Awalnya aku agak canggung dan cuma bisa mengikuti sambil melihat gerakan shalat. Setelah selama 6 bulan aku mengikuti segala apa yang mereka lakukan termasuk shalat bersama mereka. Hatiku dan jiwaku merasakan ketenangan yang amat dahsyat. Aku dibimbing untuk selalu berdzikir yakni mengingat Allah swt kapan dan di mana saja berada. Aku sangat menikmati dan larut dalam dzikir itu. Aki juga berpesan kepadaku, setiap kali ada niat jahat yang terlintas dihati & pikiran agar segera beristighfar. Kuingat dan kupegang nasehat & pesan dari orang yang telah menyelamatkanku dari selokan itu.

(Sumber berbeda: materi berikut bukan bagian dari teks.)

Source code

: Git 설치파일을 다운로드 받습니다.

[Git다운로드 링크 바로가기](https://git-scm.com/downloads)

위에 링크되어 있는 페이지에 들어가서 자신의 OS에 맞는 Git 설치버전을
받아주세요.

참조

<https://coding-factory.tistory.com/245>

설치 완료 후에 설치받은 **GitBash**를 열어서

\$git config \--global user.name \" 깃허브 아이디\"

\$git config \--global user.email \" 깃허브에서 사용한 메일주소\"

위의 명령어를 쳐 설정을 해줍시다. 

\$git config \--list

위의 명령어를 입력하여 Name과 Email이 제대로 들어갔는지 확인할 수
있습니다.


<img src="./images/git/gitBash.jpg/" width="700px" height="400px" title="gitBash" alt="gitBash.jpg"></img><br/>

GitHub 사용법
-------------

“Ki, Cu.aku minta maaf atas semua perangai kasarku, dan telah merepotkan kalian selama ini, aku tidak tau mau kemana aku ini kalau sempat aku tidak bertemu kalian. Aku merasa punya keluarga lagi.” Ujarku sambil meneteskan air mataku. “Ya, sudahlah pick, Aki dan Cu juga sudah menganggap kamu sebagai keluarga kami, tapi ingat, di sana ada keluargamu yang harus kau sayangi, pulanglah pada mereka, buatlah mereka tersenyum melihatmu kini berubah” ujar Aki dengan mata berkaca-kaca. “Cu, adek abang yang baik, makasih banyak ya, udah mau nyuciin baju anak metal” kataku sambil mengusap-ngusap kepalanya. “Yoi bang” jawabnya sambil menahan tangis. “Kenapa, insyaAlloh, lain waktu kita bisa jumpa lagi kok,” kataku. “Jika abangku masih hidup, dia gak jauh beda sama abang”ujarnya. “Ya, Opick, kapan-kapan mampir ke sini ya” kata Aki. Kamipun berpelukan dan menangis terharu. Aku harus melanjutkan langkahku mencari spiritku yang hilang, menyusuri jalan memahami makna sebuah perjuangan dan pengorbanan dalam hidup. Terima kasih kuucapkan pada kalian.
Catatan by angah sanaci 10 Maret 2011 selesai pkl 11.46 WIB.
Sungguh Ya Allah Ya.. Tuhanku, hamba mohon petunjuk dan ampunan-Mu dengan segenap jiwa ragaku. Aku kapok terperosok & kotor lagi.